Solicitors could have a very persuasive case for seeking costs above and beyond the current Guideline Hourly Rates (GHR) – even before the results of a pending Civil Justice Council review are revealed. 
That’s the expert opinion our very own Sean Linley, a Costs Draftsman with over eight years’ experience, following a recent High Court ruling. 
Cohen v Fine and Ors [2020] EWHC 3278 (Ch), a costs case involving the costs of a professional executor, recently saw Judge Hodge QC suggest that GHRs should be increased by 35% to reflect inflation. 
In the case, Cohen applied for £48,000 in costs but the judge awarded him just £27,000, a sum then increased on appeal to nearly £36,000. 
Existing GHRs, which were last reviewed in 2014, are based on rates fixed in 2010 and practitioners have been arguing for some time that they are out-dated and no longer fit for purpose. 
They are currently under review by a Civil Justice Council working group, which is expected to publish a report before this year ends. 
Handing down the ruling in Cohen v Fine and Ors, Judge Hodge QC said that “the present GHRs are considerably below the rates actually being charged by the solicitors who practise in those courts” referring to his experience of sitting in the business and property courts. 
He also added that the table of counsel's fees “bears no relationship to the fees which the courts see being charged for counsel” appearing in those courts. 
Judge Hodge QC stated: “In my judgment, pending the outcome of the present review, the GHR should be the subject of, at least, an increase that takes due account of inflation.” 
He said an increase of around 35% would be “justified as a starting point” if using the Bank of England Inflation Calculator. 
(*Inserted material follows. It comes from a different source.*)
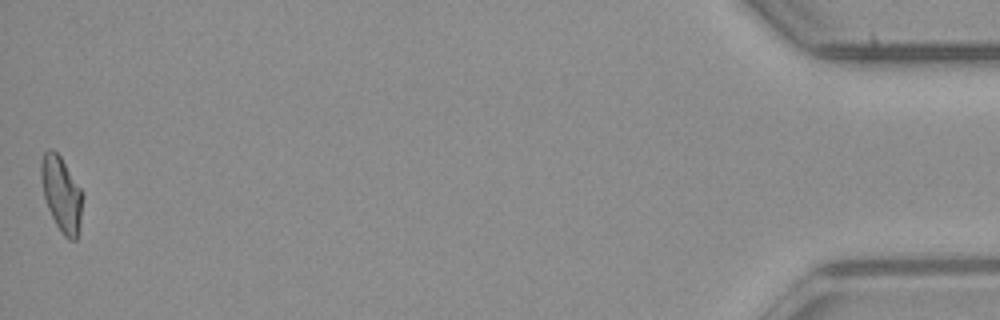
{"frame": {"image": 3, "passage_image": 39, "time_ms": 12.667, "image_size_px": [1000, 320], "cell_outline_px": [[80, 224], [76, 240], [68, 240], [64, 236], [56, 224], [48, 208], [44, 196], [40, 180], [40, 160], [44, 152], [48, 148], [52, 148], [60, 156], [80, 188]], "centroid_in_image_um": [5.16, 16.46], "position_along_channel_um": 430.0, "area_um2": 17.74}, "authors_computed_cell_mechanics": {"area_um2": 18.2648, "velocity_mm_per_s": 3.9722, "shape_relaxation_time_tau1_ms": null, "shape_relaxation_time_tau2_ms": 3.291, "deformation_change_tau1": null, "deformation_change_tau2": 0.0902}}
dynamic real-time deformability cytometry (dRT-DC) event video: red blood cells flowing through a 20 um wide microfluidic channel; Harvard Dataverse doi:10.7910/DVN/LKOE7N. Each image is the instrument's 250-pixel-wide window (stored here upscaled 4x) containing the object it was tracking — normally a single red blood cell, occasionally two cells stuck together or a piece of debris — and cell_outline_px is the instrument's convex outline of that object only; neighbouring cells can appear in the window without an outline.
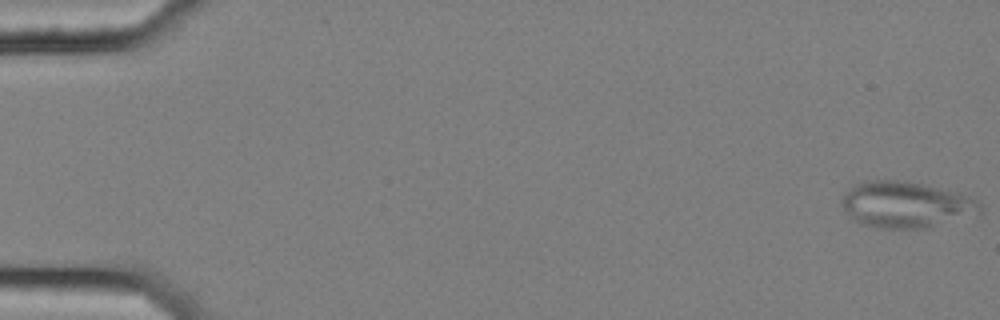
{"species": "common noctule bat (a hibernating species)", "species_latin": "Nyctalus noctula", "temperature_condition": "cold", "stored_images_in_passage": 45, "camera_frame_rate_fps": 3000, "um_per_image_px": 0.085, "animal": {"sex": "female", "body_mass_g": 25.1}, "frame": {"image": 1, "passage_image": 1, "time_ms": 0.0, "image_size_px": [1000, 320], "cell_outline_px": [[980, 212], [928, 228], [880, 228], [860, 224], [852, 220], [840, 204], [840, 200], [844, 192], [856, 184], [868, 180], [896, 180], [920, 184], [956, 192], [980, 200]], "centroid_in_image_um": [76.93, 17.4], "position_along_channel_um": 8.1, "area_um2": 36.99}}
When asked for his opinion on the issue by law publication Solicitors Journal, Mr Linley said: “There is undoubtedly now a chorus of judiciary members making plain that the GHRs in their present form are antiquated and no longer fit for purpose.” 
“The comments made, however, have to be seen in the context of the pending Civil Justice Council review.” 
“Once that is completed then the goal-posts are likely to shift again. But until that time, solicitors have a very persuasive case for seeking costs above and beyond the guideline rates.” 
He commented that the “slew of recent decisions” concerning hourly rates are already relied upon regularly in costs proceedings, although he questioned how long they will continue to bear relevance. 
He added that the Cohen judgment also makes clear that specific factors in CPR r44.4 could justify the application of rates higher than the GHR, even after adjusting for inflation.